Google Dataset Search, a tool originally designed to help researchers locate online data that is available to use, is now out of beta and improved with new features, announced the company today.
The search feature launched in 2018 as an attempt to aggregate online open-access data, and has now indexed 25 million datasets, according to Natasha Noy, research scientist at Google Research. The content covers information ranging from penguin populations to medical data, and can be used by researchers to test hypotheses, or by scientists to train machine-learning algorithms.
Of course, the tool is also open to casual users. Type in "skiing", for example, and you will find datasets showing the speeds of the fastest skiers, or the revenues of ski resorts.
The new features announced by the company today are mostly intended to simplify the research process for users.

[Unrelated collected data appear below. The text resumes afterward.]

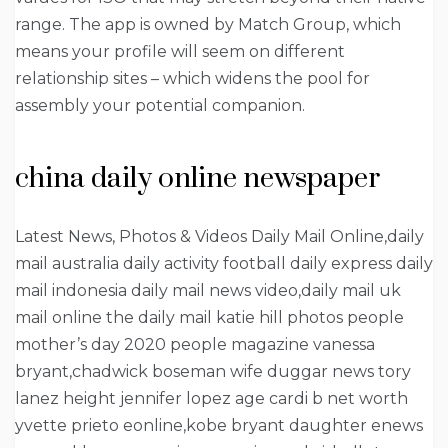
range. The app is owned by Match Group, which
means your profile will seem on different
relationship sites – which widens the pool for
assembly your potential companion.
china daily online newspaper
Latest News, Photos & Videos Daily Mail Online,daily
mail australia daily activity football daily express daily
mail indonesia daily mail news video,daily mail uk
mail online the daily mail katie hill photos people
mother’s day 2020 people magazine vanessa
bryant,chadwick boseman wife duggar news tory
lanez height jennifer lopez age cardi b net worth
yvette prieto eonline,kobe bryant daughter enews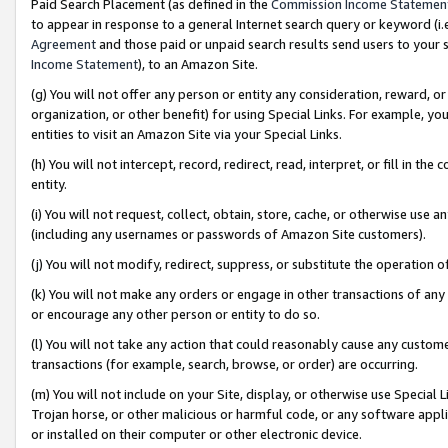
Paid Search Placement (as defined in the
Commission Income Statemen
to appear in response to a general Internet search query or keyword (i.e.
Agreement
and those paid or unpaid search results send users to your sit
Income Statement
), to an Amazon Site.
(g) You will not offer any person or entity any consideration, reward, or
organization, or other benefit) for using Special Links. For example, 
entities to visit an Amazon Site via your Special Links.
(h) You will not intercept, record, redirect, read, interpret, or fill in 
entity.
(i) You will not request, collect, obtain, store, cache, or otherwise us
(including any usernames or passwords of Amazon Site customers).
(j) You will not modify, redirect, suppress, or substitute the operation 
(k) You will not make any orders or engage in other transactions of any 
or encourage any other person or entity to do so.
(l) You will not take any action that could reasonably cause any custome
transactions (for example, search, browse, or order) are occurring.
(m) You will not include on your Site, display, or otherwise use Specia
Trojan horse, or other malicious or harmful code, or any software app
or installed on their computer or other electronic device.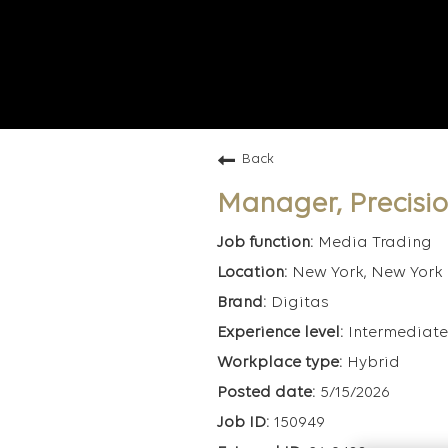
Back
Manager, Precisi
Media Trading
New York, New York
Digitas
Intermediate
Hybrid
5/15/2026
150949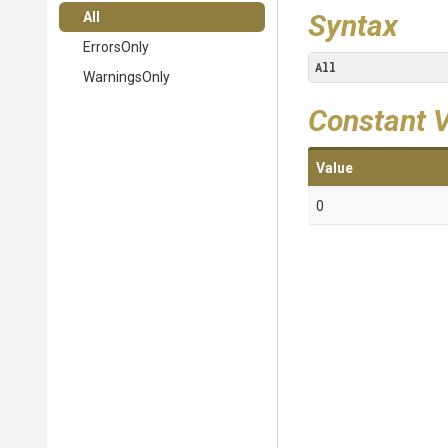
Syntax
All
ErrorsOnly
All
WarningsOnly
Constant 
Value
0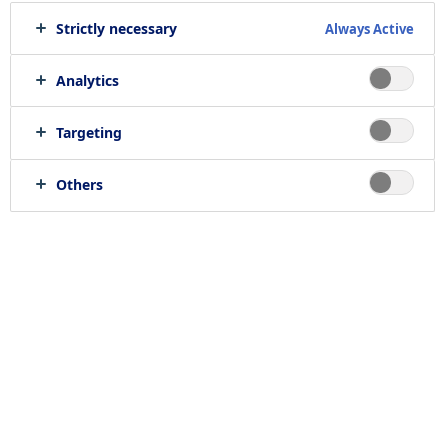
Strictly necessary
Always Active
Analytics
Targeting
Others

Results can now be filtered based on the type of dataset required, such as tables, images or text, or on whether the dataset is free to use. The search engine can also now be used as a mobile application.
Noy highlighted that it is possible – and encouraged – for those holding on to a particular dataset to make the information discoverable through Google's tool by using an open standard, called schema.org, to describe the properties of their dataset on their web page.
When Dataset Search was launched, Google's team already identified that one challenge would be to find a simple way to make sure that existing data repositories would find their way into the search engine's catalogue, so that data could actually be found by users.
The company put forward the schema.org solution at the time, which it described as a standard that could be added to a page that contains a dataset, to enable Google to link the page to the Dataset Search engine.
"Our ultimate goal is to help foster an ecosystem for publishing, consuming and discovering datasets," said Google.
Although the research team did not disclose how many users had tested the tool, they provided some insights into the type of data that people have been after since 2018. The most common queries, according to Noy, include "education", "weather", "cancer", "crime", "soccer" and… "dogs".
Most of the data that has been linked to the search engine relates to geosciences, biology and agriculture, added Noy; and luckily, most of the governments in the world already use the schema.org standard when publishing open data. The US government alone accounts for two million datasets.
Although Dataset Search is out of beta, Noy said that Google will keep updating the tool in the future. She suggests taking it "for a spin" if you haven't tried it yet – that is, if you aren't already looking up "dogs".